После поэтесс читали еще какие-то люди, но их уже никто не слушал. Зала наполнилась беспорядочным движением поэтов от столика к столику, но центр этого движения явно находился у столика Жизнева. А там центром общества являлся, несомненно, Булганов, чья гениальность была настолько явной, что привлекала к нему множество восхищенных взоров. Булганов обнимал за талию (точнее - за туловище) какую-то пухлую и неказистую поэтессу и что-то страстно шептал ей на ухо с кривой улыбкой опереточного насильника. Впрочем, его слова слышали все окружающие, так как понижать голос Булганов не умел. "Я хочу принять вас у себя, - сообщал поэтессе Булганов, начисто забывая в это сладкое мгновение и о грязных полах в своей однокомнатной квартирке, и о нагромождении грязной посуды в раковине, и о немытых стаканах и вдавленных в клеенку окурках
25
на кухонном столе. - Мы ведь едем сегодня ко мне, правда? У вас такие ушки. Мне о женщине больше всего говорят ушки. Вы сами не знаете, какая вы. Когда мы приедем ко мне, я вам все про вас расскажу..." При этом Булганов не ограничивался пустой болтовней, а откровенно поглаживал широкими ладонями трудового человека весь торс поэтессы, которя жмурилась, придурковато улыбалась и молчала. Несомненно, Булганов был знаком с творчеством итальянского писателя Луиджи Капуаны, один из героев которого считал, что в отношениях с женщиной главное - это вовремя пустить в ход руки.

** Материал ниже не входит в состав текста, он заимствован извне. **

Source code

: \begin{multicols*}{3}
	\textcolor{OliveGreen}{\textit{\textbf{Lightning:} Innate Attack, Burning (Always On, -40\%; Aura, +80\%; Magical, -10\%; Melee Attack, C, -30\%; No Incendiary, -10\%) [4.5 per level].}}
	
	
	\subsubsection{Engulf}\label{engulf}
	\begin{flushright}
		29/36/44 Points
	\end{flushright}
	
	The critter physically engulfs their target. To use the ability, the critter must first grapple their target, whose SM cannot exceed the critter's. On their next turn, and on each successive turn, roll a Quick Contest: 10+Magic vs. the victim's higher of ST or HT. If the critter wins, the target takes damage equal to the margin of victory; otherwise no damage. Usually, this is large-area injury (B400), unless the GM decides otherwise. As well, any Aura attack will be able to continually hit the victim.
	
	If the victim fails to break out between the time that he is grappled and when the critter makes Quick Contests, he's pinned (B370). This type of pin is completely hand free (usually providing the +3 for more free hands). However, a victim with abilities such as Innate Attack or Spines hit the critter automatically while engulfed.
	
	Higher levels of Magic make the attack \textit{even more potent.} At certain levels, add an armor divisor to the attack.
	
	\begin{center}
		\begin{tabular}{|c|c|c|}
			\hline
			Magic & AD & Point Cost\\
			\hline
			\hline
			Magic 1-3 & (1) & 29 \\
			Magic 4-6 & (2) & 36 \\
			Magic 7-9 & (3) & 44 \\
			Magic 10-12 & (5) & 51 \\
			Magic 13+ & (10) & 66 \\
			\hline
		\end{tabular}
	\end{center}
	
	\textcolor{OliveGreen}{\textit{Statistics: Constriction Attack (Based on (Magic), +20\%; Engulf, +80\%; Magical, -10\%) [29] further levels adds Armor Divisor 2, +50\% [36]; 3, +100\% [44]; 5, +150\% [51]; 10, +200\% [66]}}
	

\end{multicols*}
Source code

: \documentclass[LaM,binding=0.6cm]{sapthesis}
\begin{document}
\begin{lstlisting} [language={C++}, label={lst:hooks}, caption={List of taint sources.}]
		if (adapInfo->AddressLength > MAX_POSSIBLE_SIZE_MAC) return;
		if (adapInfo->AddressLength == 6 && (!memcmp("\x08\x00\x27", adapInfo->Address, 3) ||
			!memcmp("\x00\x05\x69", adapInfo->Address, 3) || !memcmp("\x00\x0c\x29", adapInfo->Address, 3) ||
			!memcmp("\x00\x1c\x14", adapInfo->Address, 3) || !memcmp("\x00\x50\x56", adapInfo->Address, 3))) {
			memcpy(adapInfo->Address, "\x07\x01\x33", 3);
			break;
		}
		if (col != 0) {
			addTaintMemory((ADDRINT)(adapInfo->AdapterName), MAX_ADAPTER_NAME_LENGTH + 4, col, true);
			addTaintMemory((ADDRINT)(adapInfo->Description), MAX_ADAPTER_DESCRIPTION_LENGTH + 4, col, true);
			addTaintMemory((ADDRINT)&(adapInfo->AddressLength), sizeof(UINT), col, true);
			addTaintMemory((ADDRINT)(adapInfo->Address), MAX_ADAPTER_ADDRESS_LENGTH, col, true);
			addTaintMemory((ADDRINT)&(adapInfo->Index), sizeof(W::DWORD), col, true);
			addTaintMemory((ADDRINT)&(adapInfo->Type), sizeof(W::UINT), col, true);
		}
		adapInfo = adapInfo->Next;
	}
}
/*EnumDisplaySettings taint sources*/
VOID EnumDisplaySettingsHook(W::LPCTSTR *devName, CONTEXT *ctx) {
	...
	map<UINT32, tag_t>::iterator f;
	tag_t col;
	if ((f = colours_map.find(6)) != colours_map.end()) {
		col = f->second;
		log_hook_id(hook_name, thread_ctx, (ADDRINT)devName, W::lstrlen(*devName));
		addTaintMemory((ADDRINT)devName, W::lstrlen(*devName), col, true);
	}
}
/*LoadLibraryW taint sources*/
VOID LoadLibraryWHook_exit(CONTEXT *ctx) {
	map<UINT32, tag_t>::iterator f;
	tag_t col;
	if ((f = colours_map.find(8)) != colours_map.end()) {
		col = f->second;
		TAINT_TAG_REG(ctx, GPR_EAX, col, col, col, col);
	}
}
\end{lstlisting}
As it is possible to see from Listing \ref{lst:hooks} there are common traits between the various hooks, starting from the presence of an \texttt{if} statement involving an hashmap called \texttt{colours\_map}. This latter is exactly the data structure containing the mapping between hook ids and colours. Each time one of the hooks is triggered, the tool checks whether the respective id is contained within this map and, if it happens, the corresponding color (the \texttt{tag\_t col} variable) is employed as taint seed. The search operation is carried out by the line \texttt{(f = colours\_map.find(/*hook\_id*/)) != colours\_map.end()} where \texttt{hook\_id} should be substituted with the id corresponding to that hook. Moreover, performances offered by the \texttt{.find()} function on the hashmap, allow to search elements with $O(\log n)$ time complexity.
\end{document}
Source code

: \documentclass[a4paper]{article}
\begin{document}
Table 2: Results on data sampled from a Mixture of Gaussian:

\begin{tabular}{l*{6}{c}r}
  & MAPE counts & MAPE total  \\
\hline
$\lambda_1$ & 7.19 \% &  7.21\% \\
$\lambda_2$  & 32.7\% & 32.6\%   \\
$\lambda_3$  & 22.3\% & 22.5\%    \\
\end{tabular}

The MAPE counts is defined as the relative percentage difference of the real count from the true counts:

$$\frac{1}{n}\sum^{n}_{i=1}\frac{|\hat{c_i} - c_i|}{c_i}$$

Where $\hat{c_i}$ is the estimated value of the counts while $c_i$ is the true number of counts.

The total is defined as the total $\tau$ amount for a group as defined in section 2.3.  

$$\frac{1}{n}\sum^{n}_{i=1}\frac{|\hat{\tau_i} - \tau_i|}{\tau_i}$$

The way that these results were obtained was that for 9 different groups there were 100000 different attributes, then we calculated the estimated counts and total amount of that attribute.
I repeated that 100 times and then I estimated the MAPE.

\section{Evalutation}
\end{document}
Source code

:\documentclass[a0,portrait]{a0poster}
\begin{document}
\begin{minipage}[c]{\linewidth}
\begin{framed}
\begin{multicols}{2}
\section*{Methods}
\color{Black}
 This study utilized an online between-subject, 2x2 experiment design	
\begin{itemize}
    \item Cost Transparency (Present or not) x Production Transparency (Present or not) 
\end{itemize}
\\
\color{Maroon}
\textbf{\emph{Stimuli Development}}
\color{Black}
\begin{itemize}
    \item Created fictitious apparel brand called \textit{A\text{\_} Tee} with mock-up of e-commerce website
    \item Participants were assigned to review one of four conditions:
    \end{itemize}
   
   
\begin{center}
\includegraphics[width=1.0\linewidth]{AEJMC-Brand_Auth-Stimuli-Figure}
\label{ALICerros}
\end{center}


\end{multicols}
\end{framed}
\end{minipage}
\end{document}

Благодарные зрители время от времени протягивали Булганову стаканы с различными горячительными напитками, и поэт не задумываясь эти стаканы осушал. "За русскую поэзию!" - слышалось то и дело. Водогреев возвышался над толпой, как столб, и, потеряв способность говорить, только важно кивал головой. Тут же крутился еще один одноклассник Жизнева по прозвищу Геня (еще один - потому что директор магазина тоже учился с Жизневым в одном классе; об этом читателю важно знать, дабы он не подумал, будто Жизнев подбирал себе друзей по признаку богатства или положения в обществе). Вскоре юркий брюнет вытащил Жизнева из толпы и увлек в подсобку, где опять что-то пили и обсуждали какой-то литературный проект - таковых у юркого брюнета имелось великое множество. Наконец уже плохо соображавший Жизнев вернулся в зал, где застал лишь нескольких посетителей - кто-то никак не мог прервать подогретый алкоголем спор, кто-то вяло слонялся по залу, непонятно чего ища, кто-то просто спал за столиком, уронив голову на руки. К этим последним зорко и довольно зловеще присматривались работники кафе. Ни своего друга, ни обеих дам Жизнев в кафе не обнаружил, решил, что они его не дождались, и поехал домой.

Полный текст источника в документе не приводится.